┌─ Document text

Excellent. How have you been? Where are you?
I’m in Miami right now, but I live in New York.

What part of New York?
East Village.

By the Gap?
Yeah.

That’s a joke. So American Hardcore, what brought you to want to do a book about that?
Essentially, it came down to the fact that I realized how much this small period of my life had an impact on me. It influenced the way that I acted. It was this mindset that I picked up from the hardcore punk rock scene. I realized that a decade later, I didn’t look hardcore or listen to hardcore, but everything that I did was from that mindset. I felt like everyone had the history wrong, so I did my best to try and tell it. The history had really never been told. It was like the game of telephone. Everyone just told stories over and over again. No one had actually really gone for it. The final thing that made me write the book was on TV they had this History of Rock n Roll series.

I saw that.
It’s very good. They did Elvis, The Beatles, Sex Pistols, Clash, X and then they go straight to Nirvana, as if hardcore never happened. I don’t know if it was on purpose or if they just didn’t know, but that’s when I started digging.

It seems like everyone has an opinion.
Yeah, and it’s next to impossible to write a history like this because everyone thinks they know the story.

So why do you think that your opinion is the right one? I’m not attacking. I’m asking.
Well, I tried to talk to everybody. Sometimes I had to get the story from three or four people and every one of them had a radically different version of the story. I had to do my best to figure it out for myself. It’s an imperfect science. For a lot of these people, it’s been 20 years since this stuff happened. With all the bad memories and the drugs, or the way they want to remember things, sometimes the stories get distorted a little bit over time. It was very difficult because there were wildly different views of the same issues.

What are the issues that hardcore was addressing in your opinion?

└─
┌─ Data for analysis

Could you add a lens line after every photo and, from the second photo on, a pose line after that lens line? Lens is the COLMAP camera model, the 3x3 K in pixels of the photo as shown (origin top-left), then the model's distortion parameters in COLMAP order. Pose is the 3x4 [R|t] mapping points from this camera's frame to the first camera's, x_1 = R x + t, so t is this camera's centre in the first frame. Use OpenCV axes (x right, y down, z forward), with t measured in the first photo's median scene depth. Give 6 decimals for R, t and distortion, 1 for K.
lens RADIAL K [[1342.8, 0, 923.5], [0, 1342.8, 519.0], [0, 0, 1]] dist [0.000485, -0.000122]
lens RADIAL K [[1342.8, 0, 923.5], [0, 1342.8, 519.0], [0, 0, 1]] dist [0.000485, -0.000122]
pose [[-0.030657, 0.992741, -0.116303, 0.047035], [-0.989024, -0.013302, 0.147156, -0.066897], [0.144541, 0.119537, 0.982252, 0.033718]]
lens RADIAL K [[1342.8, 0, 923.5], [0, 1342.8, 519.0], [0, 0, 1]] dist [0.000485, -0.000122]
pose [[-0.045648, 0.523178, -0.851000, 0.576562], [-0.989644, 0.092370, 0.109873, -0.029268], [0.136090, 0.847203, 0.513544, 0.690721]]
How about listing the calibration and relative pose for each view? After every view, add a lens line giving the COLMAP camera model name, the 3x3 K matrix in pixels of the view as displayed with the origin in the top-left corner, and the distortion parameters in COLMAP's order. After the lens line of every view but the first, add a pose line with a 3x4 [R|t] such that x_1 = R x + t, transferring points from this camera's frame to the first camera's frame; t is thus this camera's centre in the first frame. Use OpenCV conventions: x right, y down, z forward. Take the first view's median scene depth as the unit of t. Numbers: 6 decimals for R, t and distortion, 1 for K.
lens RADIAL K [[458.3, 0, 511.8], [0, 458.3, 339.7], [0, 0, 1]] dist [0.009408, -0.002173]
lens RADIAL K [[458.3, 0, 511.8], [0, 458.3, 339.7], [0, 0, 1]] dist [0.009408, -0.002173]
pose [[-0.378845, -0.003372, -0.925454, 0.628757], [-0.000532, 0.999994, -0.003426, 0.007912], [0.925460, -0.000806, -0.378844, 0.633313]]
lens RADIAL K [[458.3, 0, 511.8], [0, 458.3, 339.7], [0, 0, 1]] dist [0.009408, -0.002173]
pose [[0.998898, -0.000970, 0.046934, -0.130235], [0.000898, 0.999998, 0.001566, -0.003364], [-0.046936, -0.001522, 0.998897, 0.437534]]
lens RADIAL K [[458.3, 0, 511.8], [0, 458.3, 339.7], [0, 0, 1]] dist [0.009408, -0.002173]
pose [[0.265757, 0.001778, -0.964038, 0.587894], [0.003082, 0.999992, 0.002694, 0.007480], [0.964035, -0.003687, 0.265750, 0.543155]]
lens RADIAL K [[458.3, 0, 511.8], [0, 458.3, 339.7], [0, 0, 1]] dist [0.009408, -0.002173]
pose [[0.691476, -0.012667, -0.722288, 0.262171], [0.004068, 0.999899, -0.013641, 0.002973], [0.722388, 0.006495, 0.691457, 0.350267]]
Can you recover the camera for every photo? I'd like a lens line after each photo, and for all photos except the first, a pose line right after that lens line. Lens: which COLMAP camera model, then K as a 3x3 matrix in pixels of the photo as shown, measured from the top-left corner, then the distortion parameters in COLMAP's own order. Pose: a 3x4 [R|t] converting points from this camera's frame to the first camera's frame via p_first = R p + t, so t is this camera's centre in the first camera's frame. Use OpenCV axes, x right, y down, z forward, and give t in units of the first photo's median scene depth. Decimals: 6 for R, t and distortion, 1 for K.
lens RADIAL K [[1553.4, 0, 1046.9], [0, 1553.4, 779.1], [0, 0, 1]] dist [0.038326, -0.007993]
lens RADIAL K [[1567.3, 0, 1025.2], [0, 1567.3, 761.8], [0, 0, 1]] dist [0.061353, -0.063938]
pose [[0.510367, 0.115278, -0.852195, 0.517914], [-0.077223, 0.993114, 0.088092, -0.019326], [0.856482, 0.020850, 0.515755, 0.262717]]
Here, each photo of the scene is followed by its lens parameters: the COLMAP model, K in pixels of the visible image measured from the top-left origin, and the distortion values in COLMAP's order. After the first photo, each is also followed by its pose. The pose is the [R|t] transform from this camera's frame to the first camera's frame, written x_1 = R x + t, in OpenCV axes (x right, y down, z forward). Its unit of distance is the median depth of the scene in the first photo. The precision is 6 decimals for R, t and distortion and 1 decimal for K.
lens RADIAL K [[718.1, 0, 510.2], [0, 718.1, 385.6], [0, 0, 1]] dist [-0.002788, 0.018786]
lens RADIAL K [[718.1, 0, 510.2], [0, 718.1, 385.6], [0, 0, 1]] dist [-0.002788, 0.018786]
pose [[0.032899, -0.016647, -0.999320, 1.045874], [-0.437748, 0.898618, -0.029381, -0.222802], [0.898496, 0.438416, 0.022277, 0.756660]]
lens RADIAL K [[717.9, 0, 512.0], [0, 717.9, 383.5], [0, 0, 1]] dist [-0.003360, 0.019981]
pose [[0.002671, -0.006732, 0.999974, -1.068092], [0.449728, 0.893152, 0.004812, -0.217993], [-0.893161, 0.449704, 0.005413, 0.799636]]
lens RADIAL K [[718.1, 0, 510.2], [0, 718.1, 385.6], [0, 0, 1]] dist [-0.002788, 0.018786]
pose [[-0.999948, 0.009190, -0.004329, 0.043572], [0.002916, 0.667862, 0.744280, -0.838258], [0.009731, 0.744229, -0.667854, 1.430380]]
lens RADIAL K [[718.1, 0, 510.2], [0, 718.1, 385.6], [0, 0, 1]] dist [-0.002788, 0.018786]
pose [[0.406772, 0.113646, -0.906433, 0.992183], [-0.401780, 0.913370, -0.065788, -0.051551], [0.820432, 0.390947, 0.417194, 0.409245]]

└─

» **To do**
a – Repeat the American Hardcore interview between "Yeah, and it’s" and "the same issues.", inclusive.
b – In the American Hardcore interview, which acts does the TV series cover before jumping straight to Nirvana?
c – Carry on the American Hardcore interview from the point where the text stops.
The records have no connection to the American Hardcore interview.

» **Answers by task**
a –
Yeah, and it’s next to impossible to write a history like this because everyone thinks they know the story.

So why do you think that your opinion is the right one? I’m not attacking. I’m asking.
Well, I tried to talk to everybody. Sometimes I had to get the story from three or four people and every one of them had a radically different version of the story. I had to do my best to figure it out for myself. It’s an imperfect science. For a lot of these people, it’s been 20 years since this stuff happened. With all the bad memories and the drugs, or the way they want to remember things, sometimes the stories get distorted a little bit over time. It was very difficult because there were wildly different views of the same issues.

b – Elvis, The Beatles, Sex Pistols, Clash and X.

c –
It was like the umbrella group for various degrees of alienation. You either got into it for political reasons or because you were having problems at school or at home. A lot of them were rich kids just trying to figure it all out. Everyone came to the scene with their own different view of what it meant to them. Ultimately, it was the music. The music was like nothing we’d ever seen before. We know how the rock business was before us. Everyone was a genius and a guitar god. Only very select people could play rock. With punk, when we first saw the Sex Pistols, that broke down the barriers, but we weren’t English and we weren’t on the dole. We were just kids. We created this whole movement with hardcore. Everybody contributed. I think what made hardcore different than anything else that came before it was the total emphasis on DIY. The idea that you could get in a van and travel around the country on a 7 inch record, playing shit holes, was a culture unto itself. I describe it like Lord of the Flies. The kids in that book had to create their own society. And at the beginning, it’s awesome, then it all goes to hell. And that’s how hardcore was.

It seems like the Buzzcocks were DIY long before hardcore came along. Don’t you think that MC5 was as hardcore as you could get?
Yeah. Well, I don’t think that we reinvented the wheel. I think there were a lot of things that set it in motion, like garage rock and the MC5 and the Stooges.

I’m not talking about the Stooges. I’m talking about the political movement of MC5. He was going completely radical long before hardcore came along.
Well, it wasn’t the first time it had happened. I think we just embraced all of these things. You mentioned the Buzzcocks. What was amazing about the original punk scene and DIY was that it opened us up to all of the possibilities. Everything they talked about was DIY. But, in retrospect, how DIY were they? They were on major labels. They had big managers and booking agents.

No, I’m talking about if you start out a scene, and you record your own record, and put it out yourself, that laid the basis for DIY. It showed that you could do it yourself if you chose to and then you could get swallowed up by the monsters.
Fair enough.

No, I’m just asking. What comes to my mind is a guy like Henry Rollins. He started off DIY and ended up on a major label.
Well, this was a place and time. It was like a time capsule. It was the early 80s, and after it ended for various reasons, later you could see who was true to it. It takes years to figure out who stayed true and who did not. For every Henry Rollins, there’s his buddy, Ian MacKaye.

I’m not against any of these people. It seems like Ian continues to do what’s true to him and the scene, and other people went a different way.
You’re absolutely right about that. It takes time to see who really stuck with it. In other words, time tells who really stood by their word. A lot of these guys did not stand by their word. You’re right about that.

Do you still stand by your beliefs?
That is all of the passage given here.